- Task -
Starting at the first line of the records below, reproduce every line up to and including the line with "Fig. 4. Relationship", but leave out all pictures.

- Records from a data collection -
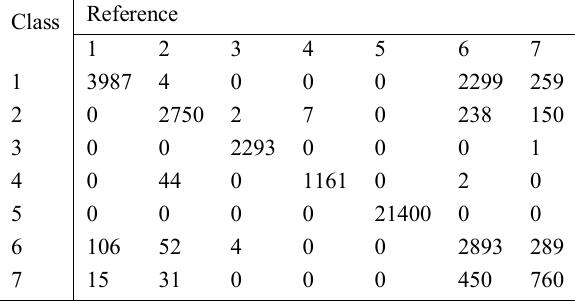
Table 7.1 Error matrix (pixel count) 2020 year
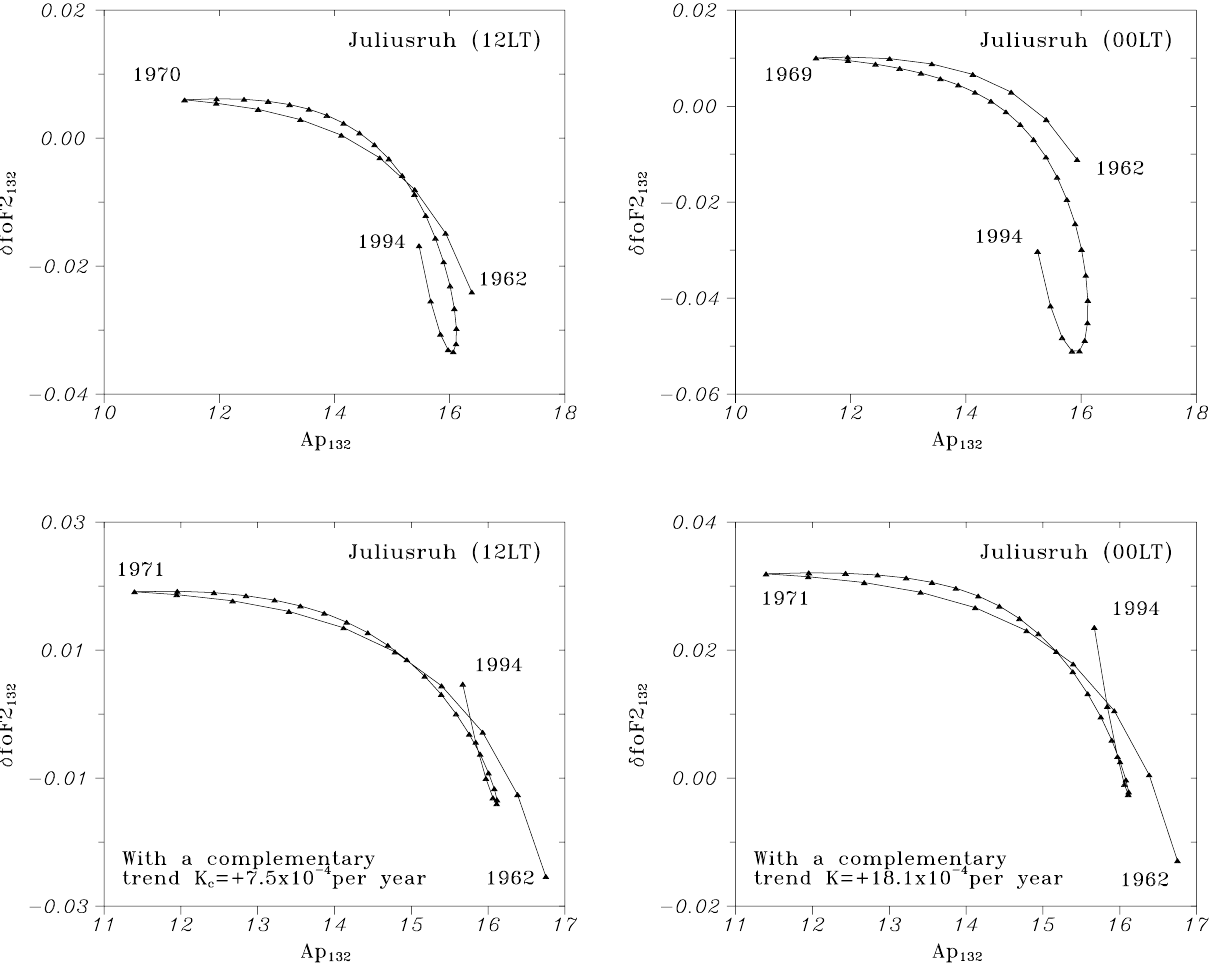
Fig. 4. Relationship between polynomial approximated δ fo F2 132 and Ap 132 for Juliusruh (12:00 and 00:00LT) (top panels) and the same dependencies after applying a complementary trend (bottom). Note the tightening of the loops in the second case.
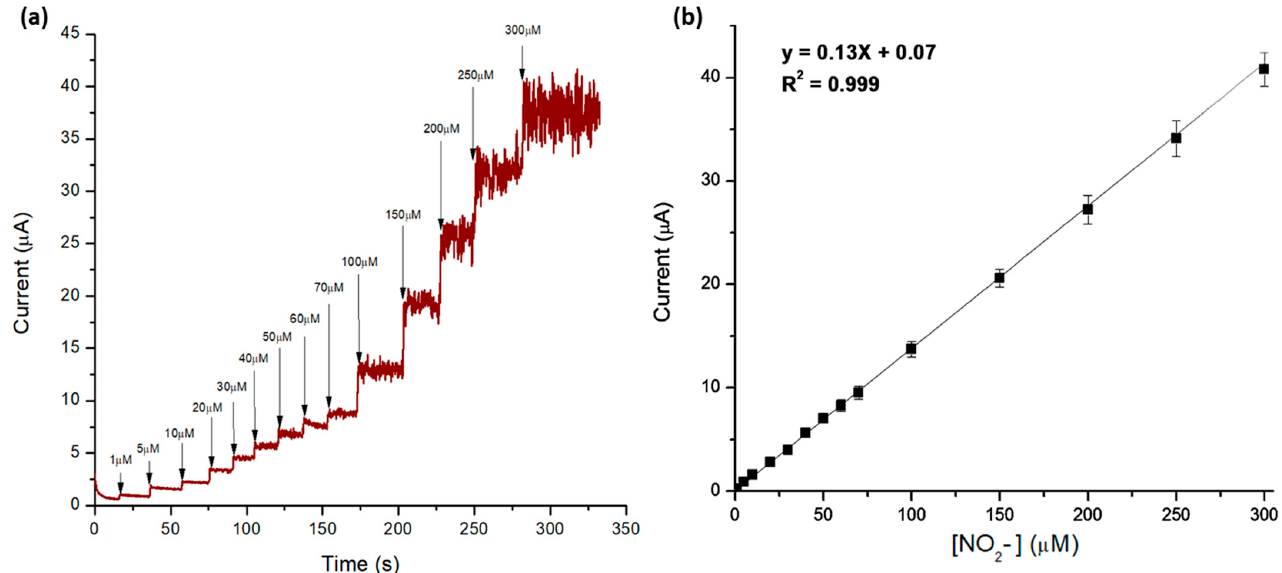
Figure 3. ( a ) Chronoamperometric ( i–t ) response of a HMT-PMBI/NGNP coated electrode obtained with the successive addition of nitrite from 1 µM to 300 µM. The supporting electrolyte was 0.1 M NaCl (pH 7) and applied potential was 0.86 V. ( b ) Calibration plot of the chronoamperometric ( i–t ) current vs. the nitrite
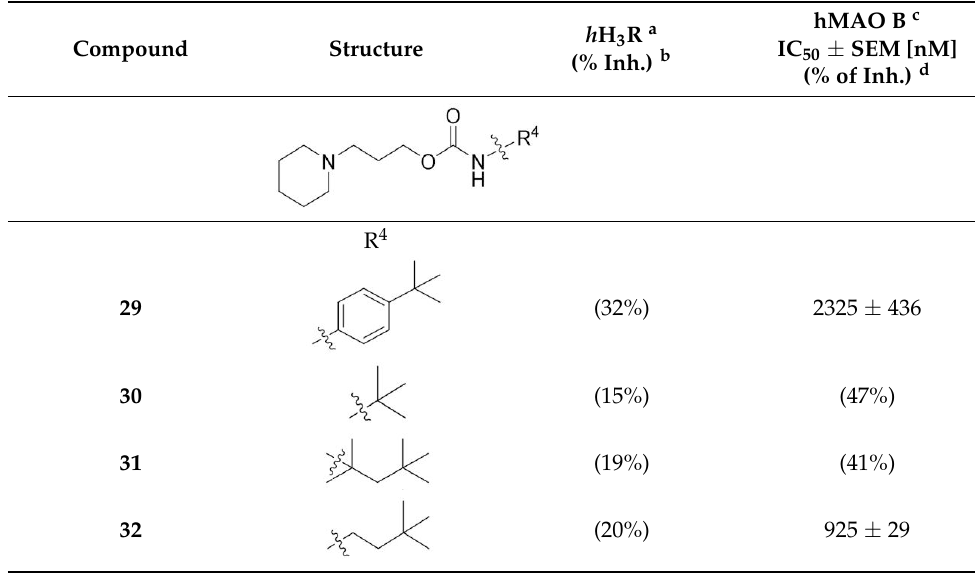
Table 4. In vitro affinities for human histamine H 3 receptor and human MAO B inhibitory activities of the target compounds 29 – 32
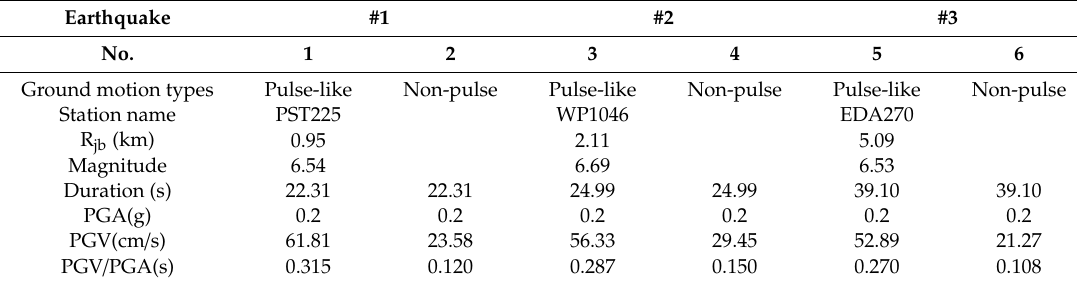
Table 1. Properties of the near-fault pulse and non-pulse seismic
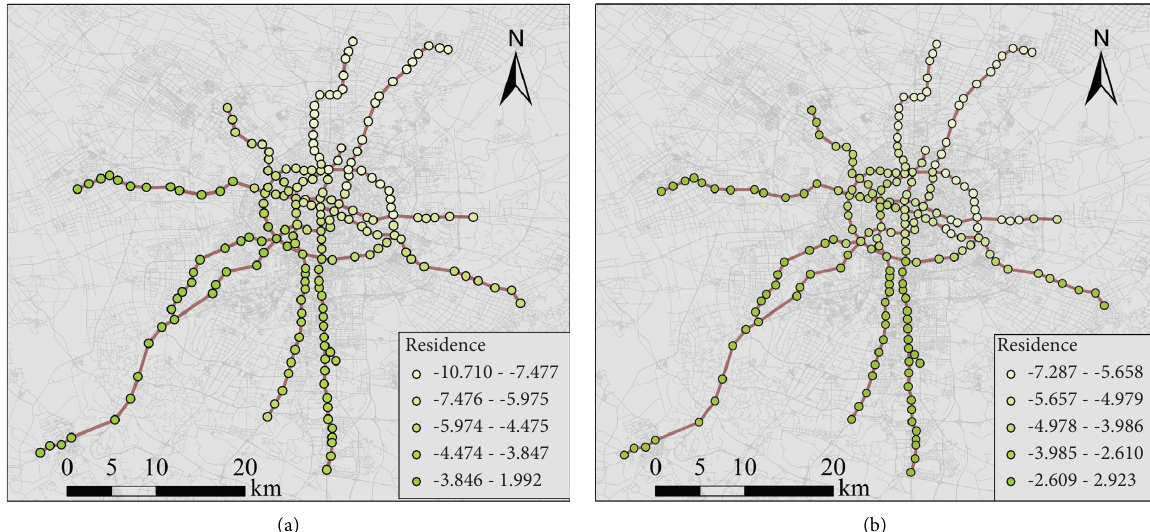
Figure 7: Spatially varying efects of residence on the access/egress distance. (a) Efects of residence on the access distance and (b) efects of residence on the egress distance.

- Solution for this exercise -
Table 7.1 Error matrix (pixel count) 2020 year
Fig. 4. Relationship between polynomial approximated δ fo F2 132 and Ap 132 for Juliusruh (12:00 and 00:00LT) (top panels) and the same dependencies after applying a complementary trend (bottom). Note the tightening of the loops in the second case.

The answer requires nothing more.